Как-то незаметно вся эта история с поступлением стала невероятно важной для Макса, который две недели назад подал документы в университет от нечего делать. Он решил добиться зачисления. На следующий вечер друзья со спортфака, сторожившие сутки через трое гараж со служебной машиной ректора, познакомили его с водителем. Пожалев абитуриента-неудачника, водитель сообщил, что ректор вернулся из Москвы в хорошем расположении духа и посоветовал Максу зайти к нему прямо сейчас. Пребывая в состоянии «пан или пропал», Макс, прежде чем войти в кабинет зачем-то снял майку и разулся, оставшись джинсах с оторванными штанинами. Пока ректор приходил в себя, Макс нёс какую-то околесицу про призвание, гуманитариев, язык, школу в глубинке, давнюю мечту учиться не в политехе, а в университете, и не мог поверить, что его до сих пор не вытолкали взашей. Из реплик недоумевающего ректора он запомнил (или ему показалось, что запомнил) всего одну: дескать, при таких обстоятельствах надо было прийти не к ректору, а с заявлением в приёмную комиссию. Назавтра Макс, выслушав сообщение членов приёмной комиссии, что подобный перевод в этом году из-за слишком большого количества желающих запрещён начальством, назвал имя ректора и спросил: «Тогда почему же он после нашей вчерашней беседы направил меня к вам и даже позволил на него сослаться?».

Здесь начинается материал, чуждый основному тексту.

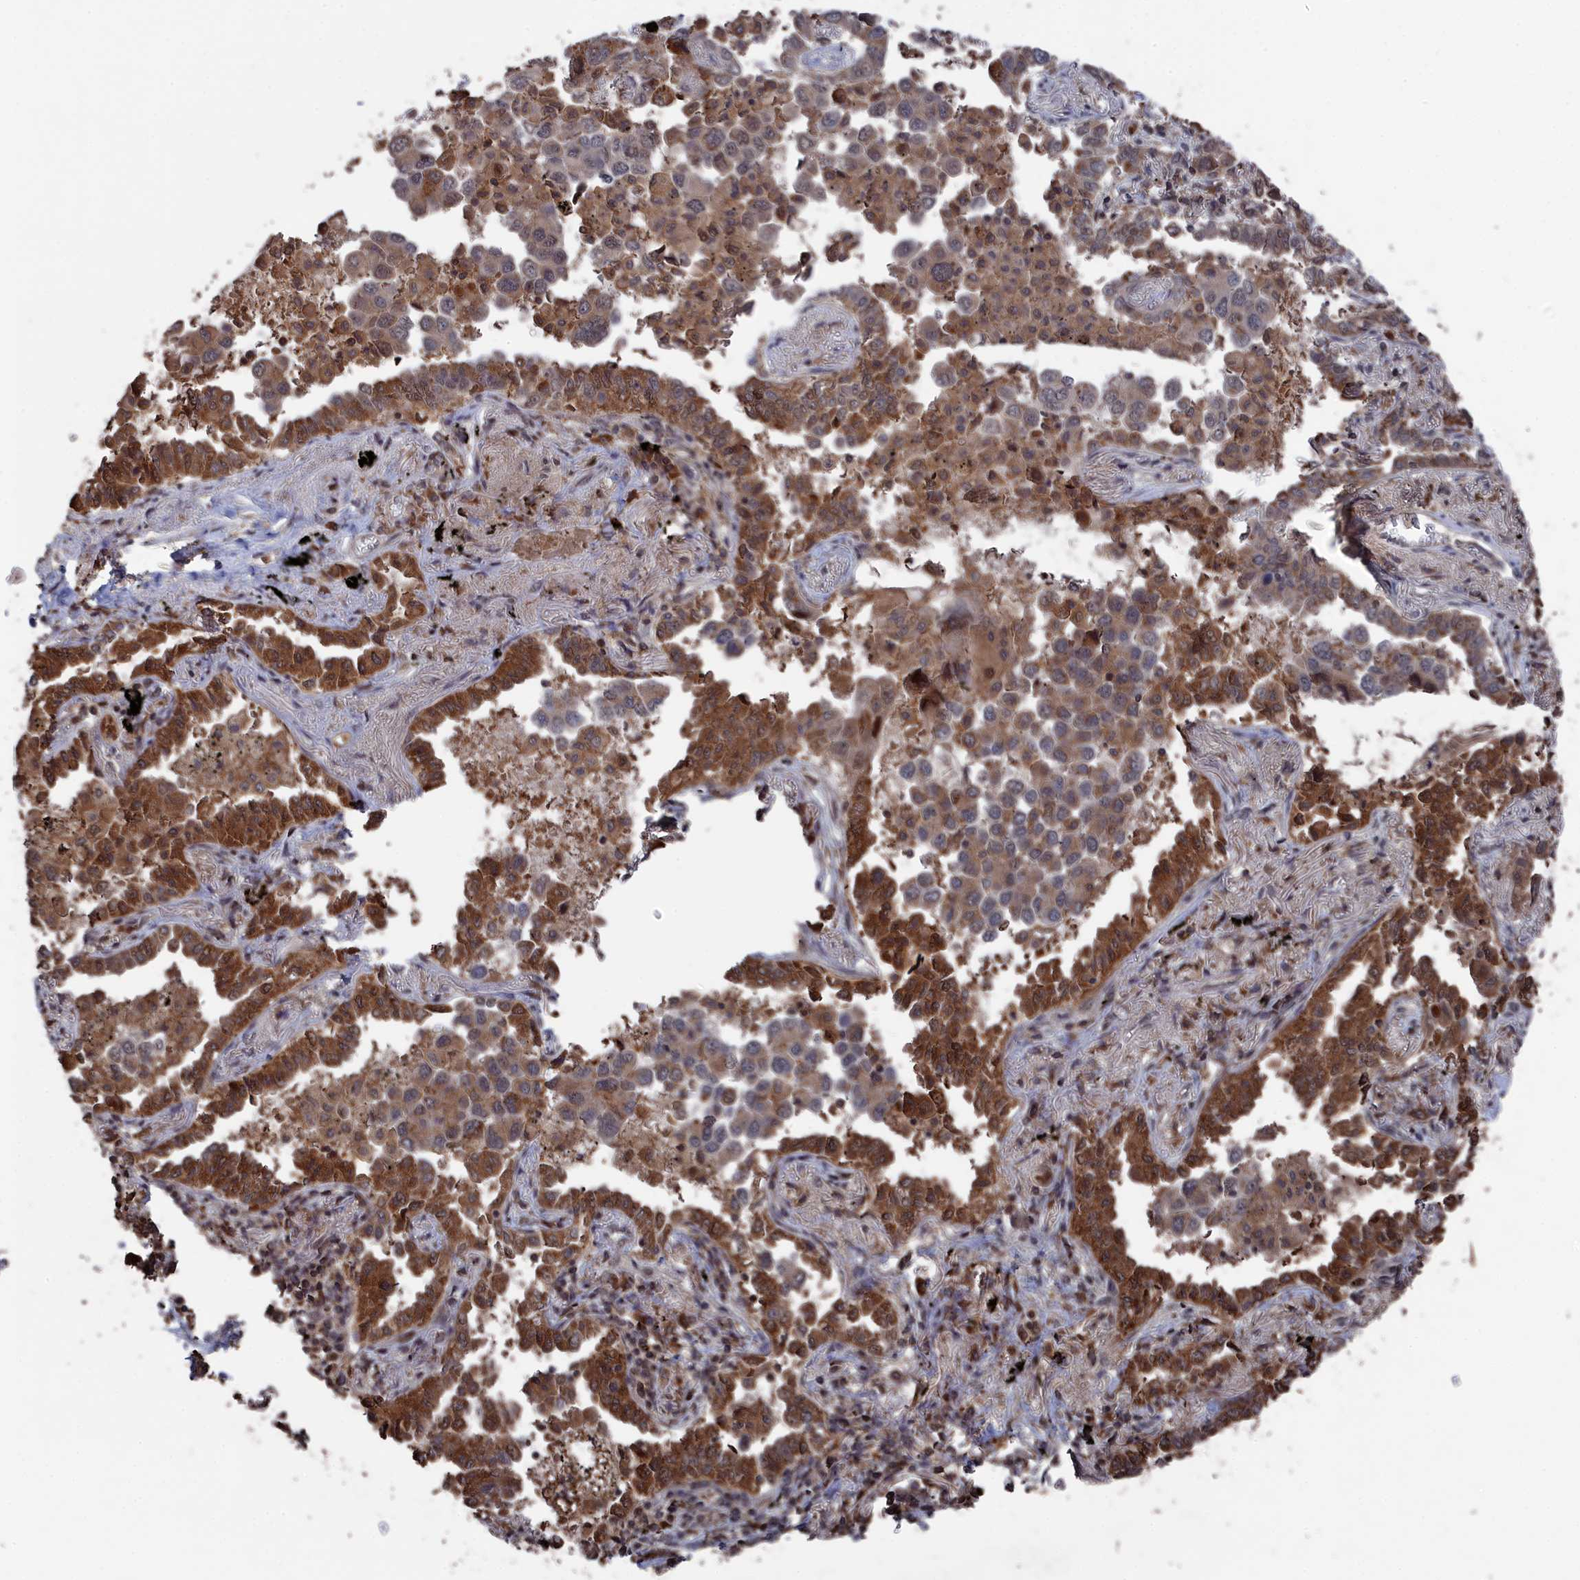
{"staining": {"intensity": "moderate", "quantity": ">75%", "location": "cytoplasmic/membranous"}, "tissue": "lung cancer", "cell_type": "Tumor cells", "image_type": "cancer", "snomed": [{"axis": "morphology", "description": "Adenocarcinoma, NOS"}, {"axis": "topography", "description": "Lung"}], "caption": "IHC (DAB (3,3'-diaminobenzidine)) staining of lung cancer (adenocarcinoma) reveals moderate cytoplasmic/membranous protein expression in about >75% of tumor cells.", "gene": "CEACAM21", "patient": {"sex": "male", "age": 67}}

«Вы, — продолжил он, удивляясь книжности своей речи и полному отсутствию волнения, — разумеется, можете немедленно проверить мои слова, справившись о нашем разговоре у самого ректора». Переглянувшись, члены приёмной комиссии выдали ему бланк заявления о переводе, а ещё через день он был зачислен на филфак.
Конечно, эта локальная победа не решала проблемы с армией, зато вдохновляла и позволяла передохнуть — несколько недель потешить себя надеждами на новые чудеса и спокойно, с чувством выполненного долга дожить до конца лета, то есть до начала осеннего призыва. Были у истории с поступлением и более важные последствия, которые Макс пока не осознал. Месяц назад он готов был принять вариант «не будет смысла бегать — пойду и сдамся». Тогда он имел в виду исключительно практический смысл — наличие работы и связанных с ней карьерных и коммерческих перспектив. Теперь, как бы задним числом, у этого сюжета появилось более глубокое содержание. После зачисления Макс твёрдо поверил в сочинённую Маратом для мамы с бабушкой легенду про целеустремлённого провинциала, наконец-то поступившего туда, где он должен был учиться с самого начала. Взгляд под таким углом придавал его действиям благородный ореол борьбы, или, говоря проще, оправдывал его уклонение от армии даже при отсутствии перспективной работы. Так что вариант «пойду и сдамся» он больше не воспринимал как приемлемый и, главное, — как справедливый.
Марат, который после выписки из больницы ещё носил на зубах фиксаторы, не позволяющие открывать рот, оставил попытки раскурить папиросу «Огонёк», и громко прочёл антитабачный текст на пачке:
— «Вы волевой человек? Бросьте курить!» — Марат ритмично зафыркал, то есть с поправкой на фиксаторы расхохотался. — Такое говно, как ваш «Огонёк»? Брошу с удовольствием! Кстати, чья сегодня очередь насчёт еды думать? Сдаётся мне, что моя была вчера.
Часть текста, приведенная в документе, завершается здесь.